> [Problem]: Please resume the report below on the group's agricultural land allocations and oil palm development, continuing from its final sentence.

::: Text for analysis

Agricultural land allocations and development

 

Development during the six months to 30 June 2012 concentrated on the planting out of some 5,000 hectares already classified as under development at 31 December 2011 and held by the company's subsidiary, PT Kutai Mitra Sejahtera ("KMS").  Land preparation over most of the area is substantially complete, but progress in planting out has been restricted by logistical difficulties in moving seedlings to KMS from a nursery on REA Kaltim.  Whilst the distance between REA Kaltim and KMS is not great, the route crosses a river (the Senyiur) and seedlings are for the moment having to be moved across this river in a small ferry.  This limits the rate at which seedlings can be transferred.  A bridge across the Senyiur River is being constructed by the group.  This should be completed during the last quarter of 2012 after which transfer of seedlings can be accelerated and planting out of KMS completed fairly rapidly.

 

Since 30 June 2012, development has started on a gross area of some 4,000 hectares held by the company's subsidiaries, PT Putra Bongan Jaya ("PBJ") and PT Cipta Davia Mandiri.  The Indonesian regulatory regime applicable to plantation development continues to extend the permits needed for land clearing and planting but at this juncture the group holds the necessary permits for its immediate development plans and appears well placed to have land available with the required permissions as such land becomes needed for the planned expansion programme of 4,000 hectares per year.

 

Since the early 1990's, Indonesian law has required that developers of new oil palm plantations assist in the establishment of smallholder oil palm schemes for surrounding communities.  The rules for implementation of this basic requirement have changed considerably in recent years to the extent that developers can no longer rely on the local communities to provide land for such schemes but must themselves be prepared to procure the necessary land.  In view of this, considerable efforts have been made by the group during 2012 to source additional land in the vicinity of its fully titled areas to meet the aspirations of the local communities for smallholder oil palm schemes without reducing the group's prospective plantable hectarage.

 

To this end, the group has recently agreed to acquire a 95 per cent interest in PT Persada Bangun Jaya ("PBJ2") bringing with it land allocations over some 5,000 hectares close to its existing properties, some 4,000 hectares of which will be suitable for oil palm development and will mostly be utilised for the development of smallholder schemes. The group hopes that it will be able to retain approaching 1,000 hectares for its own use.  The effective cost to the group of the land held by PBJ2 has still to be finalised but is likely to be in the order of $7 million.  Further land will still be needed for smallholder development in the area of KMS if the whole of the existing KMS area is to be retained for the group's own use.

 

Planting up of existing smallholder areas is continuing and it is anticipated that substantial further areas will be planted during 2013 when the formalities in relation to the acquisition of PBJ2 have been completed.

 

The overall area of fully titled agricultural land held by the group has remained unchanged since 27 April 2012 when the group's 2011 annual report was published.  Such area currently stands at 70,584 hectares.  Subject to completion of the swap arrangements with respect to land held by the subsidiary company, SYB, that were agreed conditionally at the end of 2011, the fully titled land areas would increase to 76,124 hectares.  The SYB areas to be swapped include 2,174 hectares that were classified as under development or immature at 31 December 2011.  In view of the expected relinquishment of these areas, they are not being developed further.

::::::
::: Supplied information

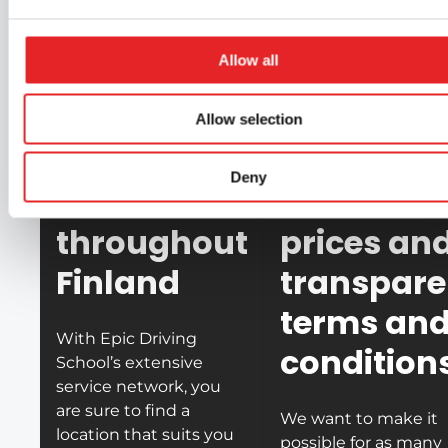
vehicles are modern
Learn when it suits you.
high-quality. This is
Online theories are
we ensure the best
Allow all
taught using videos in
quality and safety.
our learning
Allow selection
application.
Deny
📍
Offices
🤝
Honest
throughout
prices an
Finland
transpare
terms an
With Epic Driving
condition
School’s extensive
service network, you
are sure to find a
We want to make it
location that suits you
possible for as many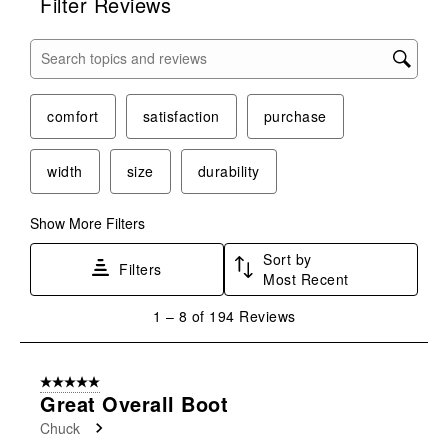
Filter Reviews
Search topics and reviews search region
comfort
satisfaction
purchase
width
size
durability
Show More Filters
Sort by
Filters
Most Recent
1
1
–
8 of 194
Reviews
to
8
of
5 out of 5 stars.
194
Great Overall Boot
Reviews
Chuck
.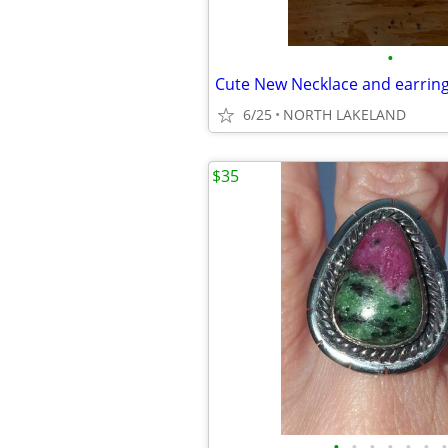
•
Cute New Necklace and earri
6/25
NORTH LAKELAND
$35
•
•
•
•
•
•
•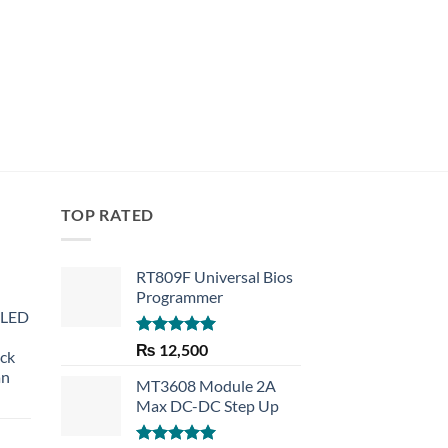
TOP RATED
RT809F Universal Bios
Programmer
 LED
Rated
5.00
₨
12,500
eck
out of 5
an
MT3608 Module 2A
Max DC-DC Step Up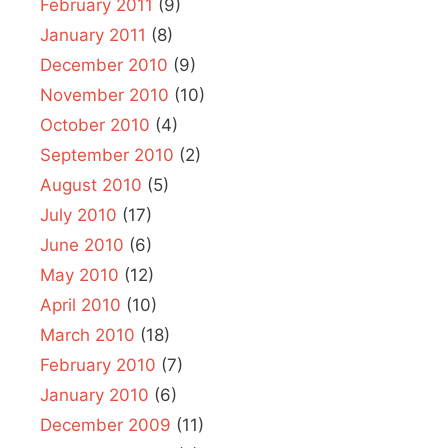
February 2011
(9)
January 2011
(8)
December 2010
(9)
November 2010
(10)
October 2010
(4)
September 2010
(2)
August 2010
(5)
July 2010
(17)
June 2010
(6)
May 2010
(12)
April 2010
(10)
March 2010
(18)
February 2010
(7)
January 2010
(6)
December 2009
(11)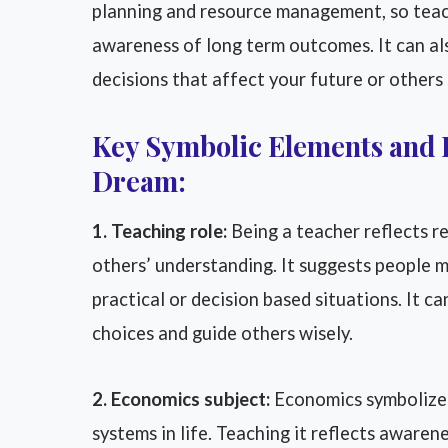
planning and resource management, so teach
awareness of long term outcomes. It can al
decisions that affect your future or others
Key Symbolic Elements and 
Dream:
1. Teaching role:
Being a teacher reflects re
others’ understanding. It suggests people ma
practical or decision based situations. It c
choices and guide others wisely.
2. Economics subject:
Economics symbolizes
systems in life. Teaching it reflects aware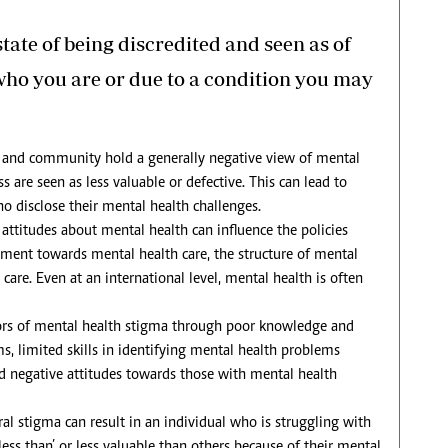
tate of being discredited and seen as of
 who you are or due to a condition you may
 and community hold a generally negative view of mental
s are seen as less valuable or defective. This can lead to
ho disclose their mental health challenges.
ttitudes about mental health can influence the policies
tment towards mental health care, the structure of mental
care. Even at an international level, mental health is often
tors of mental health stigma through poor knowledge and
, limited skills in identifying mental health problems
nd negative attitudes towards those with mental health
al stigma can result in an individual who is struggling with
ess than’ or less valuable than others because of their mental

::::::
::: Supplied information

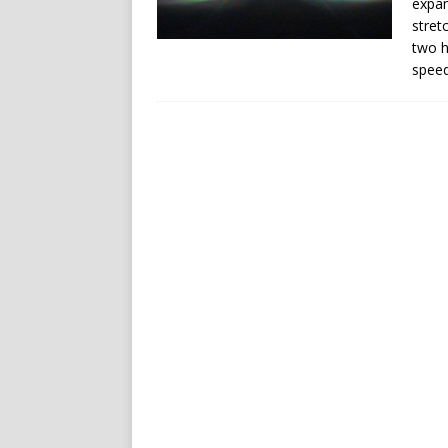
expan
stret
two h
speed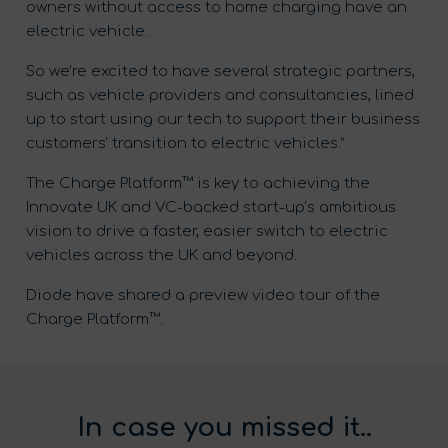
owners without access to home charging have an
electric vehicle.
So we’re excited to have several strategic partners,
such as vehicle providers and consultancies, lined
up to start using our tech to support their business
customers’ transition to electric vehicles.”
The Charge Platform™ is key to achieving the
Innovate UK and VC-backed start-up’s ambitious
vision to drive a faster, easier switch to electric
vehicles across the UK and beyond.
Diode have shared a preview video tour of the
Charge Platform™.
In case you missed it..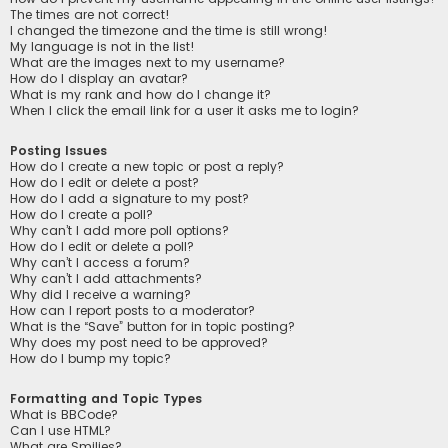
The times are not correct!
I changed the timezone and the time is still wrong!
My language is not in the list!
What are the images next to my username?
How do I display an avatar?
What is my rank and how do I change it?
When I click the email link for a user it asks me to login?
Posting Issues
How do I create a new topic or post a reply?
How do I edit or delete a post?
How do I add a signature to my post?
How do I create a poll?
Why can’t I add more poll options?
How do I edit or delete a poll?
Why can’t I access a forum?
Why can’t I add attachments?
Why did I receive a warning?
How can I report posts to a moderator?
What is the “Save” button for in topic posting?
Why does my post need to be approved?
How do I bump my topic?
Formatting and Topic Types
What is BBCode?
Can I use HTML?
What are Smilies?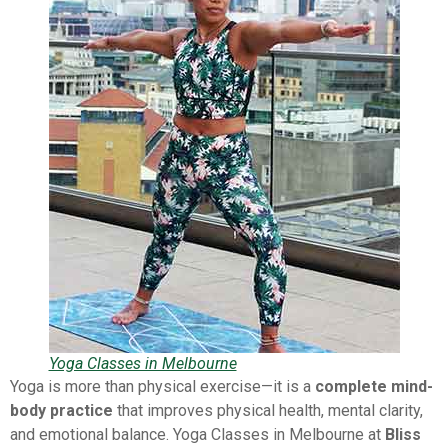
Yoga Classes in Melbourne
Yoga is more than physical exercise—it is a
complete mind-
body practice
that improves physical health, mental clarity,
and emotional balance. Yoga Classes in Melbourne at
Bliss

::::::
::: Supplied information

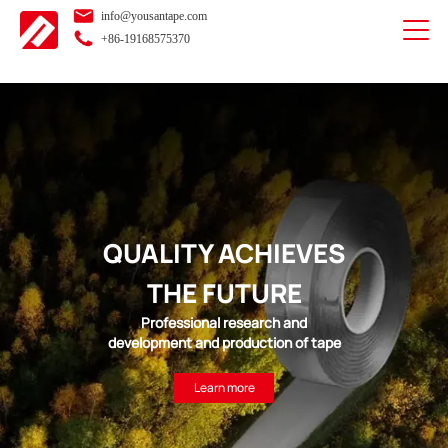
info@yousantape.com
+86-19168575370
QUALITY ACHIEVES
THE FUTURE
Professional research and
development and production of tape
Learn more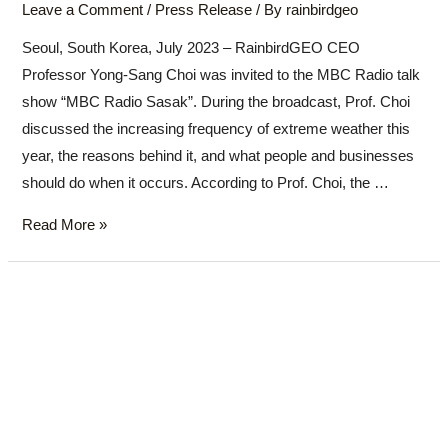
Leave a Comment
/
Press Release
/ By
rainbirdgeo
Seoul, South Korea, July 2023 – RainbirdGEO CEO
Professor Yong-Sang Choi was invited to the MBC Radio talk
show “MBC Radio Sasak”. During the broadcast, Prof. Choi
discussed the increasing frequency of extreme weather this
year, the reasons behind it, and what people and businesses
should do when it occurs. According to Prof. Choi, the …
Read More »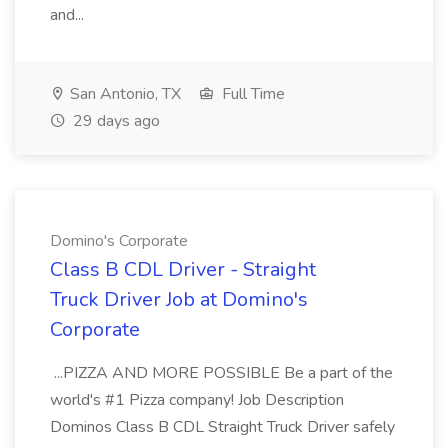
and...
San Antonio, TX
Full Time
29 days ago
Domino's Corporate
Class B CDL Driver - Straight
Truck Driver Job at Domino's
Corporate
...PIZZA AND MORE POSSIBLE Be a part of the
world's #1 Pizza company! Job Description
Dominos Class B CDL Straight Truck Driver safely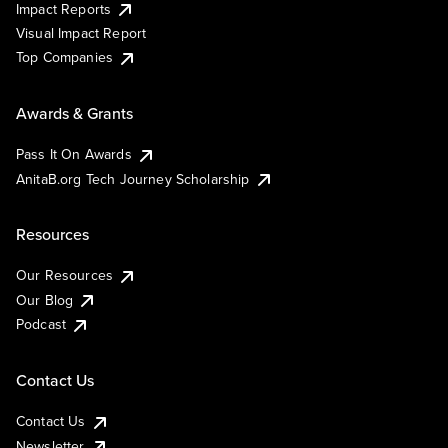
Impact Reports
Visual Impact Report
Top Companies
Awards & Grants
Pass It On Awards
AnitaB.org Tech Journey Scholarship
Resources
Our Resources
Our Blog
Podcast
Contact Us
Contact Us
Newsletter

::::::

> [Task result]:
Of the land allocations held by PBJ2, some 3,000 hectares have been excised from a conditional land allocation held by another Indonesian subsidiary of the company. As a result, land allocations still subject to titling now total some 24,000 hectares (including some 12,000 hectares of which the allocation is conditional on rezoning).  The group continues actively to pursue the titling of these allocations and to explore opportunities to acquire additional land areas in the vicinity of its existing operations.

 

Coal and quarry operations

 

Coal prices, as measured by the Newcastle globalCOAL index, have fallen significantly since the beginning of 2011 and, from a high of over $140 in January 2011, touched a low of $84 in June 2012.  Recent weeks have seen a limited recovery to a current level a little above $90.  No doubt demand for coal is in some measure correlated with levels of industrial activity and, with the current economic difficulties in many parts of the world, the recovery in prices may be limited in the short term.

 

In the coal trading activities, the group has not been immune to the impact of contractual disputes that are reported to have been common in relation to coal deliveries to some Asian buyers during 2012.  In the group's case, the buyer for the group's first significant shipment of the year repudiated its contractual obligations obliging the group to sell the shipment elsewhere at a loss.  The group is pursuing recovery of this loss but has provided against it to the extent of $0.8 million in the results to 30 June 2012.   Pending satisfactory resolution of this contractual dispute, the coal trading activities, which were anyway proving difficult in the face of reduced Asian demand in a falling market, have been suspended.

 

Drilling programmes to delineate more precisely the available resources at the Kota Bangun and Liburdinding coal mining concessions are nearing completion.  Once complete drilling data is available, the group will review its mining plans in the light of prevailing coal prices.

 

Coal and oil palm are core components of the East Kalimantan economy, have many operational features in common and frequently compete for land.  For these reasons, the directors decided, in 2008, to investigate the possibility of developing a commercial coal operation in East Kalimantan.  The events of the past two years have demonstrated that coal activities have specific complexities that are not shared with oil palm operations.  The directors have therefore decided that, for the time being, further capital committed to the coal operations should be limited and concentrated on maximising returns from the concessions in which the group has already invested.

 

The group balance sheet item captioned "Indonesian coal and quarry interests" includes the group's investment in a stone deposit located close to the group's agricultural operations.    Studies on the feasibility of quarrying this deposit are progressing well and preliminary work indicates that the deposit will prove a valuable asset not only as a source of stone for the plantations (which have considerable demand for stone to improve estate roads and for other construction projects) but also as a supplier of stone to third parties on a profitable basis.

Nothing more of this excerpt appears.